[START Given data]
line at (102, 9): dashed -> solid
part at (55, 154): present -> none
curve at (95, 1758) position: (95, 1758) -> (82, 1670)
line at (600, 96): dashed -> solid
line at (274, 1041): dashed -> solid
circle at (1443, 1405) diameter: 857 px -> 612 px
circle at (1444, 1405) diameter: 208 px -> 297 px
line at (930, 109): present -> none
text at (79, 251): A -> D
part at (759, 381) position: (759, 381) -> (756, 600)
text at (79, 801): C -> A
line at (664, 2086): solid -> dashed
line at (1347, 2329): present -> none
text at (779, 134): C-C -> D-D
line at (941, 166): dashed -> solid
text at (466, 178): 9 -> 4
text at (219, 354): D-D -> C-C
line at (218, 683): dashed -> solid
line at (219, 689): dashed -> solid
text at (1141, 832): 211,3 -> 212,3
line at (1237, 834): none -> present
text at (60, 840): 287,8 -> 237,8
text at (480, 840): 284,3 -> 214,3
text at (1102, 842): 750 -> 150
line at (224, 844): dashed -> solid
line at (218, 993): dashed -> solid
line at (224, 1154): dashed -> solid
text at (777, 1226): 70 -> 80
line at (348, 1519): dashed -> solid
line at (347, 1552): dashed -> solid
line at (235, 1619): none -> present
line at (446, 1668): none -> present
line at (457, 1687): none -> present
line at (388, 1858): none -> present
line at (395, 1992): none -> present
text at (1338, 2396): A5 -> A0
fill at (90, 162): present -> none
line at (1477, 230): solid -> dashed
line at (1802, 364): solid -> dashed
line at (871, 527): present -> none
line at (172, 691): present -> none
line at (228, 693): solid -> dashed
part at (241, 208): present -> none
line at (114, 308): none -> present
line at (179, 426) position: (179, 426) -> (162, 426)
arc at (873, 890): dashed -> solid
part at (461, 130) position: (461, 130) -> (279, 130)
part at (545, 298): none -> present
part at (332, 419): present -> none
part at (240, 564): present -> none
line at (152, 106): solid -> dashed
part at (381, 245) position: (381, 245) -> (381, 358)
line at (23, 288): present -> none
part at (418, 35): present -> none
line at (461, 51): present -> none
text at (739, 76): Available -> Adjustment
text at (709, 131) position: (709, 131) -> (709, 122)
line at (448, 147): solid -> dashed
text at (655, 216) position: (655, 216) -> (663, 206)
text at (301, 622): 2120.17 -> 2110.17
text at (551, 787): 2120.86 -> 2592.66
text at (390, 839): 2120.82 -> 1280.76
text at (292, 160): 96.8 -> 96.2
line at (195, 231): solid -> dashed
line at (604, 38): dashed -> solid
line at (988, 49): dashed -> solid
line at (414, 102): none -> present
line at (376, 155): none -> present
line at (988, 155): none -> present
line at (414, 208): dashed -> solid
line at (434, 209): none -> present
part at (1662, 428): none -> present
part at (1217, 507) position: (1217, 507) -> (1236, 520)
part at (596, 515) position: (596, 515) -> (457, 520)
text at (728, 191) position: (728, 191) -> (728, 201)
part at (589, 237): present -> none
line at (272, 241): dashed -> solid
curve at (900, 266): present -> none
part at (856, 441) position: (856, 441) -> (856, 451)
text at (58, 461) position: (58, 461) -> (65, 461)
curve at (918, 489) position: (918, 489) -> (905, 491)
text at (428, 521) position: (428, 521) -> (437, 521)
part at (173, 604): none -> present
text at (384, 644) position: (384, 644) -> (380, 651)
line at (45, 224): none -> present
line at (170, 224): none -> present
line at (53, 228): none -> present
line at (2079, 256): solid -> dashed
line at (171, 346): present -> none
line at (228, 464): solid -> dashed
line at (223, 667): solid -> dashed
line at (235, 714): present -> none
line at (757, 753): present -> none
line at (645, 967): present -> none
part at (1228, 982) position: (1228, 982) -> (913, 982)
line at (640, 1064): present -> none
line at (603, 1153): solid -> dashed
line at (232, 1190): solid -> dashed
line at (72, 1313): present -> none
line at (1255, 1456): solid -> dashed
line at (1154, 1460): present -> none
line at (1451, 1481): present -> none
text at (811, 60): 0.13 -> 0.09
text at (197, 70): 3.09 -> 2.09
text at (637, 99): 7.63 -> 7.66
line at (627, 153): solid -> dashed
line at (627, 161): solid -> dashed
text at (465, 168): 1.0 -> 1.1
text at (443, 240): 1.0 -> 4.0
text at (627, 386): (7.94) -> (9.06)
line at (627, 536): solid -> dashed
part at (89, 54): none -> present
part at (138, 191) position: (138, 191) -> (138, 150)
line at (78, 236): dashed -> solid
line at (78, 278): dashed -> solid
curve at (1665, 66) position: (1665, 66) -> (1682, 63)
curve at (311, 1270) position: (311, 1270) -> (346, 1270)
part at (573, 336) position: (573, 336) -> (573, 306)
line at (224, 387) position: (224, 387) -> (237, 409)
[END Given data]
§ **What the task asks**
Copy every entry above, keeping each character unchanged.

§ **In response**
line at (102, 9): dashed -> solid
part at (55, 154): present -> none
curve at (95, 1758) position: (95, 1758) -> (82, 1670)
line at (600, 96): dashed -> solid
line at (274, 1041): dashed -> solid
circle at (1443, 1405) diameter: 857 px -> 612 px
circle at (1444, 1405) diameter: 208 px -> 297 px
line at (930, 109): present -> none
text at (79, 251): A -> D
part at (759, 381) position: (759, 381) -> (756, 600)
text at (79, 801): C -> A
line at (664, 2086): solid -> dashed
line at (1347, 2329): present -> none
text at (779, 134): C-C -> D-D
line at (941, 166): dashed -> solid
text at (466, 178): 9 -> 4
text at (219, 354): D-D -> C-C
line at (218, 683): dashed -> solid
line at (219, 689): dashed -> solid
text at (1141, 832): 211,3 -> 212,3
line at (1237, 834): none -> present
text at (60, 840): 287,8 -> 237,8
text at (480, 840): 284,3 -> 214,3
text at (1102, 842): 750 -> 150
line at (224, 844): dashed -> solid
line at (218, 993): dashed -> solid
line at (224, 1154): dashed -> solid
text at (777, 1226): 70 -> 80
line at (348, 1519): dashed -> solid
line at (347, 1552): dashed -> solid
line at (235, 1619): none -> present
line at (446, 1668): none -> present
line at (457, 1687): none -> present
line at (388, 1858): none -> present
line at (395, 1992): none -> present
text at (1338, 2396): A5 -> A0
fill at (90, 162): present -> none
line at (1477, 230): solid -> dashed
line at (1802, 364): solid -> dashed
line at (871, 527): present -> none
line at (172, 691): present -> none
line at (228, 693): solid -> dashed
part at (241, 208): present -> none
line at (114, 308): none -> present
line at (179, 426) position: (179, 426) -> (162, 426)
arc at (873, 890): dashed -> solid
part at (461, 130) position: (461, 130) -> (279, 130)
part at (545, 298): none -> present
part at (332, 419): present -> none
part at (240, 564): present -> none
line at (152, 106): solid -> dashed
part at (381, 245) position: (381, 245) -> (381, 358)
line at (23, 288): present -> none
part at (418, 35): present -> none
line at (461, 51): present -> none
text at (739, 76): Available -> Adjustment
text at (709, 131) position: (709, 131) -> (709, 122)
line at (448, 147): solid -> dashed
text at (655, 216) position: (655, 216) -> (663, 206)
text at (301, 622): 2120.17 -> 2110.17
text at (551, 787): 2120.86 -> 2592.66
text at (390, 839): 2120.82 -> 1280.76
text at (292, 160): 96.8 -> 96.2
line at (195, 231): solid -> dashed
line at (604, 38): dashed -> solid
line at (988, 49): dashed -> solid
line at (414, 102): none -> present
line at (376, 155): none -> present
line at (988, 155): none -> present
line at (414, 208): dashed -> solid
line at (434, 209): none -> present
part at (1662, 428): none -> present
part at (1217, 507) position: (1217, 507) -> (1236, 520)
part at (596, 515) position: (596, 515) -> (457, 520)
text at (728, 191) position: (728, 191) -> (728, 201)
part at (589, 237): present -> none
line at (272, 241): dashed -> solid
curve at (900, 266): present -> none
part at (856, 441) position: (856, 441) -> (856, 451)
text at (58, 461) position: (58, 461) -> (65, 461)
curve at (918, 489) position: (918, 489) -> (905, 491)
text at (428, 521) position: (428, 521) -> (437, 521)
part at (173, 604): none -> present
text at (384, 644) position: (384, 644) -> (380, 651)
line at (45, 224): none -> present
line at (170, 224): none -> present
line at (53, 228): none -> present
line at (2079, 256): solid -> dashed
line at (171, 346): present -> none
line at (228, 464): solid -> dashed
line at (223, 667): solid -> dashed
line at (235, 714): present -> none
line at (757, 753): present -> none
line at (645, 967): present -> none
part at (1228, 982) position: (1228, 982) -> (913, 982)
line at (640, 1064): present -> none
line at (603, 1153): solid -> dashed
line at (232, 1190): solid -> dashed
line at (72, 1313): present -> none
line at (1255, 1456): solid -> dashed
line at (1154, 1460): present -> none
line at (1451, 1481): present -> none
text at (811, 60): 0.13 -> 0.09
text at (197, 70): 3.09 -> 2.09
text at (637, 99): 7.63 -> 7.66
line at (627, 153): solid -> dashed
line at (627, 161): solid -> dashed
text at (465, 168): 1.0 -> 1.1
text at (443, 240): 1.0 -> 4.0
text at (627, 386): (7.94) -> (9.06)
line at (627, 536): solid -> dashed
part at (89, 54): none -> present
part at (138, 191) position: (138, 191) -> (138, 150)
line at (78, 236): dashed -> solid
line at (78, 278): dashed -> solid
curve at (1665, 66) position: (1665, 66) -> (1682, 63)
curve at (311, 1270) position: (311, 1270) -> (346, 1270)
part at (573, 336) position: (573, 336) -> (573, 306)
line at (224, 387) position: (224, 387) -> (237, 409)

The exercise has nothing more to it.